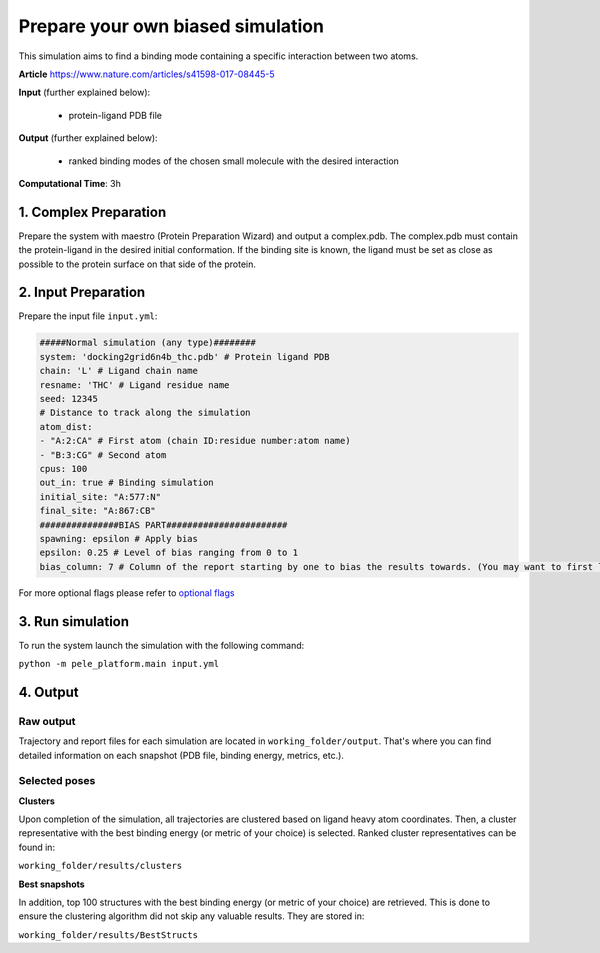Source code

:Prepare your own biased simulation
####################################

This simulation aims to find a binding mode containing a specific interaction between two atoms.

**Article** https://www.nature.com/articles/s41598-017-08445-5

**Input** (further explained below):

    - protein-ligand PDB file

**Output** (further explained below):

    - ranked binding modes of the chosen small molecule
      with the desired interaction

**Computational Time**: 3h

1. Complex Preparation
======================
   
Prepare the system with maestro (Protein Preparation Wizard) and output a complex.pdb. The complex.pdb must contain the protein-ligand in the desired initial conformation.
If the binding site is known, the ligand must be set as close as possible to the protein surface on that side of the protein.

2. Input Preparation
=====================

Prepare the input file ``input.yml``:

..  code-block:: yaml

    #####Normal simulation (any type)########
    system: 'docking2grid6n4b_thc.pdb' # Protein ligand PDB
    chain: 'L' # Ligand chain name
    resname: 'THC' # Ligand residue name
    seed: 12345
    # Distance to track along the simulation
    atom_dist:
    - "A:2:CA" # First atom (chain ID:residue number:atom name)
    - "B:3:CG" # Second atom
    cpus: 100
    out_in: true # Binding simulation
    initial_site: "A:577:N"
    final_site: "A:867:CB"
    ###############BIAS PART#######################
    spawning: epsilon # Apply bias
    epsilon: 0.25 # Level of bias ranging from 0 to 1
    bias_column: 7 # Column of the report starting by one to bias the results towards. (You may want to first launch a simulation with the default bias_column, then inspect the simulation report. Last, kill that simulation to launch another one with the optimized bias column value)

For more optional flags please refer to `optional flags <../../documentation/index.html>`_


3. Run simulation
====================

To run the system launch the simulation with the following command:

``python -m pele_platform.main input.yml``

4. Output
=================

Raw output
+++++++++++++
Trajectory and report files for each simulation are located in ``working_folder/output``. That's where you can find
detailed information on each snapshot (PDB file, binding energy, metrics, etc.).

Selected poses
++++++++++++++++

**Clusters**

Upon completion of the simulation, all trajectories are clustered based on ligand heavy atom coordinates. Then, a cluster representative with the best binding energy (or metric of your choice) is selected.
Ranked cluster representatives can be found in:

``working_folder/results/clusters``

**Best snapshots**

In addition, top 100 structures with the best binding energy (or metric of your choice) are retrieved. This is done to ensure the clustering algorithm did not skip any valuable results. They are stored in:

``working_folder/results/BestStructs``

● ● ● ●

What to do: Give back, unchanged, the run of lines in the listing above that begins at the line containing "3. Run simulation" and ends at the line containing "Trajectory and report", both included.

Solution:
3. Run simulation
====================

To run the system launch the simulation with the following command:

``python -m pele_platform.main input.yml``

4. Output
=================

Raw output
+++++++++++++
Trajectory and report files for each simulation are located in ``working_folder/output``. That's where you can find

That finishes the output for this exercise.